Exercise →
Reproduce every one of the following items word for word, without changing anything.

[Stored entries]
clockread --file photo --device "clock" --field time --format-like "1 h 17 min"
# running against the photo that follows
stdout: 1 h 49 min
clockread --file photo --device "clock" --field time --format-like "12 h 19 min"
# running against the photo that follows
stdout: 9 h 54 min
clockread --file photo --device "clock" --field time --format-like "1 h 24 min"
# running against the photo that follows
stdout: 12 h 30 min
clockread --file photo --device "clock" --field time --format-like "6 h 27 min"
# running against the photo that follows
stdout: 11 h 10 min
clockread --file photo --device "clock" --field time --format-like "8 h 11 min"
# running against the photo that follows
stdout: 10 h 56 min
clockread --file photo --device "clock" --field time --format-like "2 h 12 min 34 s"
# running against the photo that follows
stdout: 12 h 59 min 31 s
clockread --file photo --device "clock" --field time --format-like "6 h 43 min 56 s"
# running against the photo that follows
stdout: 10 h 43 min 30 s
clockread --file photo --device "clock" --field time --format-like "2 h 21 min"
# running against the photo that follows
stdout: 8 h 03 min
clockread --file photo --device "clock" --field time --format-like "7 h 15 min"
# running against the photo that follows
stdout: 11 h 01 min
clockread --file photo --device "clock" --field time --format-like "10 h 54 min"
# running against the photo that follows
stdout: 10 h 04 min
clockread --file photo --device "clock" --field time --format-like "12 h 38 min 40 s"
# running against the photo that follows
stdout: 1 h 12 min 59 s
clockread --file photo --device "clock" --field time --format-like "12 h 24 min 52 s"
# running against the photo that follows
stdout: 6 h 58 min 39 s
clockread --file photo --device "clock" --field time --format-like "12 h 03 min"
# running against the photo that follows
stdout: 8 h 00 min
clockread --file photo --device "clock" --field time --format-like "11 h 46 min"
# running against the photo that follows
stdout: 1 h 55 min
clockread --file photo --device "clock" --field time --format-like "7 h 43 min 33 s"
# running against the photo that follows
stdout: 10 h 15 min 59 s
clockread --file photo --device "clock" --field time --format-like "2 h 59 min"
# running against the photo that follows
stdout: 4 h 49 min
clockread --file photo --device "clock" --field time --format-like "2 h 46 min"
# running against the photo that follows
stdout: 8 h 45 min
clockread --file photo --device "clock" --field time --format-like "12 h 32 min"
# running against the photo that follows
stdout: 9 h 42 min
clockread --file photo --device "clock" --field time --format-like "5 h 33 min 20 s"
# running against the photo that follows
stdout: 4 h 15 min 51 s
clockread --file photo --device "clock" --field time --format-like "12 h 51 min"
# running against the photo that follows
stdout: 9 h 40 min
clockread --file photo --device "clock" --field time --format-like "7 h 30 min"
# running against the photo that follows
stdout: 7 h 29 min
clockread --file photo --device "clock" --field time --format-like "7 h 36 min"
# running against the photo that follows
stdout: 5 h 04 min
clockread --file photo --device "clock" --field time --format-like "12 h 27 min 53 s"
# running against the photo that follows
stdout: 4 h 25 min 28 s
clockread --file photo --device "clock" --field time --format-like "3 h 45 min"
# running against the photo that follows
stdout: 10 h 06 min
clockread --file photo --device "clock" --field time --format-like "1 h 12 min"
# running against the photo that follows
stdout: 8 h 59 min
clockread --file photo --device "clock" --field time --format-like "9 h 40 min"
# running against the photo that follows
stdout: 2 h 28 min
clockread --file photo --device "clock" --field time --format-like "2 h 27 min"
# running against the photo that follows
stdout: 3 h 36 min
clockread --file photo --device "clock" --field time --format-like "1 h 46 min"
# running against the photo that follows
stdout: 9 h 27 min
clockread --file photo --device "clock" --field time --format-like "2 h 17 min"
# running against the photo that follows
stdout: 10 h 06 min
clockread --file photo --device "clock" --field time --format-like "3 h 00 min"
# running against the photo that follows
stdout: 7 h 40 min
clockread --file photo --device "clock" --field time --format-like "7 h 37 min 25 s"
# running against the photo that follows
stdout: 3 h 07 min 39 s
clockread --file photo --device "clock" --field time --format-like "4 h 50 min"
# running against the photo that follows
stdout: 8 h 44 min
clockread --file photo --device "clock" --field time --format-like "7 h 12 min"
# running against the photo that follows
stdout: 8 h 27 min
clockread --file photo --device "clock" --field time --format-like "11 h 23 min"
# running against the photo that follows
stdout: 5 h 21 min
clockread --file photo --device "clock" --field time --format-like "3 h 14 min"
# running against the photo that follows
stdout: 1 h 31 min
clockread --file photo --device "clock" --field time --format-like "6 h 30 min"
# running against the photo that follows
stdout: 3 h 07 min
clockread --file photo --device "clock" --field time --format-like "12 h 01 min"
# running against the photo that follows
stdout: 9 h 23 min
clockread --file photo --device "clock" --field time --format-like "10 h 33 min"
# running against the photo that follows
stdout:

Exercise output →
clockread --file photo --device "clock" --field time --format-like "1 h 17 min"
# running against the photo that follows
stdout: 1 h 49 min
clockread --file photo --device "clock" --field time --format-like "12 h 19 min"
# running against the photo that follows
stdout: 9 h 54 min
clockread --file photo --device "clock" --field time --format-like "1 h 24 min"
# running against the photo that follows
stdout: 12 h 30 min
clockread --file photo --device "clock" --field time --format-like "6 h 27 min"
# running against the photo that follows
stdout: 11 h 10 min
clockread --file photo --device "clock" --field time --format-like "8 h 11 min"
# running against the photo that follows
stdout: 10 h 56 min
clockread --file photo --device "clock" --field time --format-like "2 h 12 min 34 s"
# running against the photo that follows
stdout: 12 h 59 min 31 s
clockread --file photo --device "clock" --field time --format-like "6 h 43 min 56 s"
# running against the photo that follows
stdout: 10 h 43 min 30 s
clockread --file photo --device "clock" --field time --format-like "2 h 21 min"
# running against the photo that follows
stdout: 8 h 03 min
clockread --file photo --device "clock" --field time --format-like "7 h 15 min"
# running against the photo that follows
stdout: 11 h 01 min
clockread --file photo --device "clock" --field time --format-like "10 h 54 min"
# running against the photo that follows
stdout: 10 h 04 min
clockread --file photo --device "clock" --field time --format-like "12 h 38 min 40 s"
# running against the photo that follows
stdout: 1 h 12 min 59 s
clockread --file photo --device "clock" --field time --format-like "12 h 24 min 52 s"
# running against the photo that follows
stdout: 6 h 58 min 39 s
clockread --file photo --device "clock" --field time --format-like "12 h 03 min"
# running against the photo that follows
stdout: 8 h 00 min
clockread --file photo --device "clock" --field time --format-like "11 h 46 min"
# running against the photo that follows
stdout: 1 h 55 min
clockread --file photo --device "clock" --field time --format-like "7 h 43 min 33 s"
# running against the photo that follows
stdout: 10 h 15 min 59 s
clockread --file photo --device "clock" --field time --format-like "2 h 59 min"
# running against the photo that follows
stdout: 4 h 49 min
clockread --file photo --device "clock" --field time --format-like "2 h 46 min"
# running against the photo that follows
stdout: 8 h 45 min
clockread --file photo --device "clock" --field time --format-like "12 h 32 min"
# running against the photo that follows
stdout: 9 h 42 min
clockread --file photo --device "clock" --field time --format-like "5 h 33 min 20 s"
# running against the photo that follows
stdout: 4 h 15 min 51 s
clockread --file photo --device "clock" --field time --format-like "12 h 51 min"
# running against the photo that follows
stdout: 9 h 40 min
clockread --file photo --device "clock" --field time --format-like "7 h 30 min"
# running against the photo that follows
stdout: 7 h 29 min
clockread --file photo --device "clock" --field time --format-like "7 h 36 min"
# running against the photo that follows
stdout: 5 h 04 min
clockread --file photo --device "clock" --field time --format-like "12 h 27 min 53 s"
# running against the photo that follows
stdout: 4 h 25 min 28 s
clockread --file photo --device "clock" --field time --format-like "3 h 45 min"
# running against the photo that follows
stdout: 10 h 06 min
clockread --file photo --device "clock" --field time --format-like "1 h 12 min"
# running against the photo that follows
stdout: 8 h 59 min
clockread --file photo --device "clock" --field time --format-like "9 h 40 min"
# running against the photo that follows
stdout: 2 h 28 min
clockread --file photo --device "clock" --field time --format-like "2 h 27 min"
# running against the photo that follows
stdout: 3 h 36 min
clockread --file photo --device "clock" --field time --format-like "1 h 46 min"
# running against the photo that follows
stdout: 9 h 27 min
clockread --file photo --device "clock" --field time --format-like "2 h 17 min"
# running against the photo that follows
stdout: 10 h 06 min
clockread --file photo --device "clock" --field time --format-like "3 h 00 min"
# running against the photo that follows
stdout: 7 h 40 min
clockread --file photo --device "clock" --field time --format-like "7 h 37 min 25 s"
# running against the photo that follows
stdout: 3 h 07 min 39 s
clockread --file photo --device "clock" --field time --format-like "4 h 50 min"
# running against the photo that follows
stdout: 8 h 44 min
clockread --file photo --device "clock" --field time --format-like "7 h 12 min"
# running against the photo that follows
stdout: 8 h 27 min
clockread --file photo --device "clock" --field time --format-like "11 h 23 min"
# running against the photo that follows
stdout: 5 h 21 min
clockread --file photo --device "clock" --field time --format-like "3 h 14 min"
# running against the photo that follows
stdout: 1 h 31 min
clockread --file photo --device "clock" --field time --format-like "6 h 30 min"
# running against the photo that follows
stdout: 3 h 07 min
clockread --file photo --device "clock" --field time --format-like "12 h 01 min"
# running against the photo that follows
stdout: 9 h 23 min
clockread --file photo --device "clock" --field time --format-like "10 h 33 min"
# running against the photo that follows
stdout:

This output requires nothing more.